### Quoted passage
If they keep losing games at their current place, the Rockies would finish the season with a record of 26 wins and 136 losses — both records. They probably won’t be quite that bad, but who knows? For the record, the ’62 New York Mets, who were world-renowned for their ineptitude, lost 120 games. Just last year, the Chicago White Sox broke that record by losing 121 — and they, as several sportswriters have pointed out, had the new pope rooting for them. Who do the Rockies have — Lauren Boebert?

The ’62 Mets were in their expansion year, and the great columnist Jimmy Breslin — who wrote the book about that team called “Can’t Anyone Here Play This Game?” — observed  that it wasn’t long into that first season before people were heard saying, “I’ve been a Mets fan all my life.”

Breslin continued: “Nearly everybody was saying it by mid-June  And nearly everybody had a good reason for saying it. You see, the Mets are losers, just like nearly everybody else in life.”

They were hapless and lovable and strangely sympathetic in a city that had just lost the mighty Dodgers and Giants to the West Coast. But in a few years, they would be the “Amazin’ Mets.” 

These Rockies aren’t lovable. They don’t have once-great players in their final years. They don’t have players whose ineptitude has become a national punchline. They’re basically just ignored.

These Rockies aren’t colorful. They’re just plain awful. And they have been for a good while now. Long gone are the days of Larry Walker and the Blake Street Bombers.

The Rockies have never won their division. They did go to the World Series once, if you remember that 2007 Rocktober, when miracles still happened, when they won an incredible 21 of their last 22 regular-season games to get into the playoffs. They would win two playoff series — their only two —  only to be swept in four games by the Boston Red Sox in the World Series. The Rockies are one of two teams that have never won a World Series game.

They had rising stars Troy Tulowitzki and Matt Holliday on that team, along with one-day Hall of Famer Todd Helton, and they were as amazin’ as the Rockies would ever be. These were truly glory days when one actually could dream of future glory. Two years later, they set a team record by winning 92 games. It seemed they were on a roll, but every other franchise in the major leagues has at some point fielded a team that won more than 92 games. 

And the Rockies are the only team, according to people who somehow know these things, to  have never, in their 33 years of existence, had a winning record over a seven-year stretch. That’s a baseball statistic for you, straight from a sport that lives and dies with numbers, from a sport that takes its history far more seriously than any other.

Playing at altitude — where pitchers can’t pitch and hitters get ruined for road games when they play at something closer to sea level and curveballs suddenly curve and sweepers suddenly sweep — is in part to blame for all this losing. Probably even more than the owners, the inept Monforts. 

It may not be possible to field a consistently winning team at 5,280 feet, not even after they took the extreme measure of putting baseballs in a humidor to soften them up.

On the other hand, it’s almost impossible not to enjoy watching baseball on a summer’s night at beautiful Coors Field. Fans still go to the games, although not nearly as many as before when the Rockies were setting attendance records. Attendance is falling, and at this rate, plummeting might be on deck.

### Given information
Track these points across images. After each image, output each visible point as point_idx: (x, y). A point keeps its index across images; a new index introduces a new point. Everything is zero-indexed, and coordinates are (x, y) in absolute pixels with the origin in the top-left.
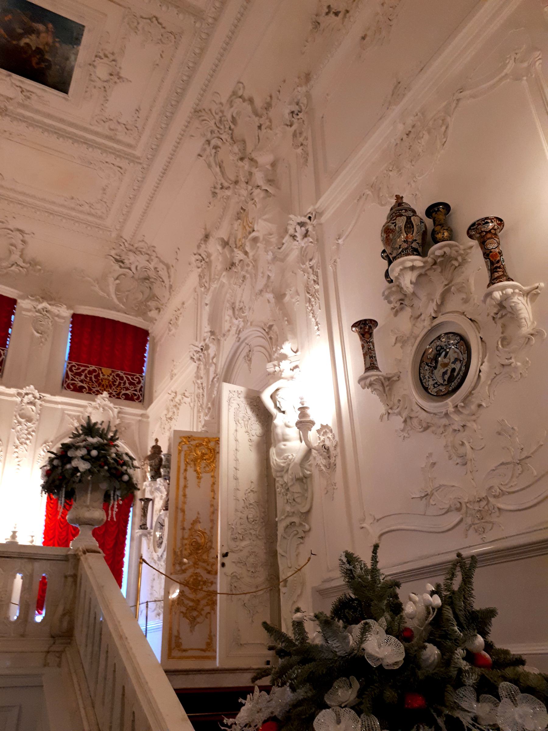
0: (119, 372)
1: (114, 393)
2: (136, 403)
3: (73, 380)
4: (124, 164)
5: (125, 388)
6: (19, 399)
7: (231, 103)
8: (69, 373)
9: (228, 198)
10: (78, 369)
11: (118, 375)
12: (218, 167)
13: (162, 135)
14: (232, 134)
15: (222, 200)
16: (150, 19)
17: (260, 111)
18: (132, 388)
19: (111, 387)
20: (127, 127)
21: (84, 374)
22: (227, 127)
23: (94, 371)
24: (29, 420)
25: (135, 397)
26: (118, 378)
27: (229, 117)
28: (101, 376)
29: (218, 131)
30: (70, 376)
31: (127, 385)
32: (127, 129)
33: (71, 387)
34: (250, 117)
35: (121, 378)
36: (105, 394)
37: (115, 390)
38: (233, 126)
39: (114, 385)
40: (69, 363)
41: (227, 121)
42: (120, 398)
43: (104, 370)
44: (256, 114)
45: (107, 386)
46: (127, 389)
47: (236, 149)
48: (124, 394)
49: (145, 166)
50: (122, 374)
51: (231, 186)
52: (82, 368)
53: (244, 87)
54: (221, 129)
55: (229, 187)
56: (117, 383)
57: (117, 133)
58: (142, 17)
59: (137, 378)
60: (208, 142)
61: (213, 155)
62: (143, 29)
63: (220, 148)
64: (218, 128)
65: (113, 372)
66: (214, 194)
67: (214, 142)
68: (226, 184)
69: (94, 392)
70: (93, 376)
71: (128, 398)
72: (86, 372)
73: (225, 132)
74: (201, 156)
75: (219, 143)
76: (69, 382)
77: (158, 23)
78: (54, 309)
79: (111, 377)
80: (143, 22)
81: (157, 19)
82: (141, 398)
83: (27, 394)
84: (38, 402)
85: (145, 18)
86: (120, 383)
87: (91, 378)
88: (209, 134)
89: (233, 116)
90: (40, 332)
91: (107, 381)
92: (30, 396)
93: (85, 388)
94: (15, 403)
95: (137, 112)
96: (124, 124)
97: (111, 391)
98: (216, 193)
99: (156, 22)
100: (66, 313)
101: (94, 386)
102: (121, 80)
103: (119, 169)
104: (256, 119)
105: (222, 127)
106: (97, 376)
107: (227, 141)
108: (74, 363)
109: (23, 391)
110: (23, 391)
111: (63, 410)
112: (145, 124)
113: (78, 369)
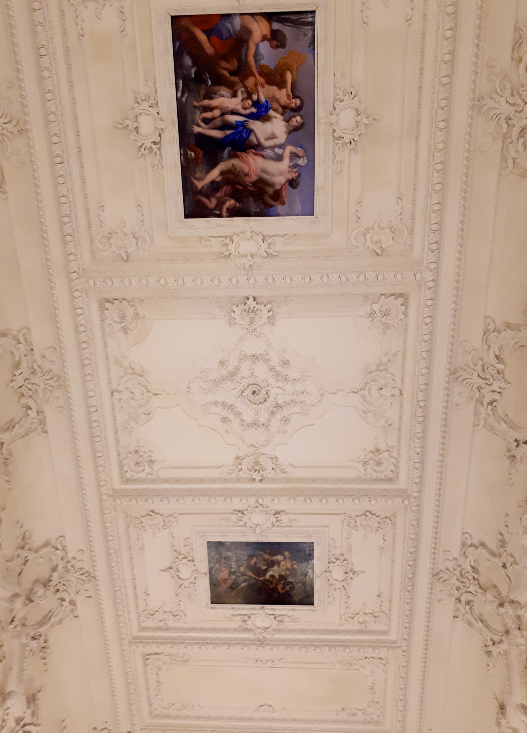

### Work to be completed
Write out the passage of the article about the Rockies starting at "It may not be" and ending at "soften them up.", replacing "humidor" with "climate-controlled cabinet". Rely only on the article about the Rockies.

### Exercise response
It may not be possible to field a consistently winning team at 5,280 feet, not even after they took the extreme measure of putting baseballs in a climate-controlled cabinet to soften them up.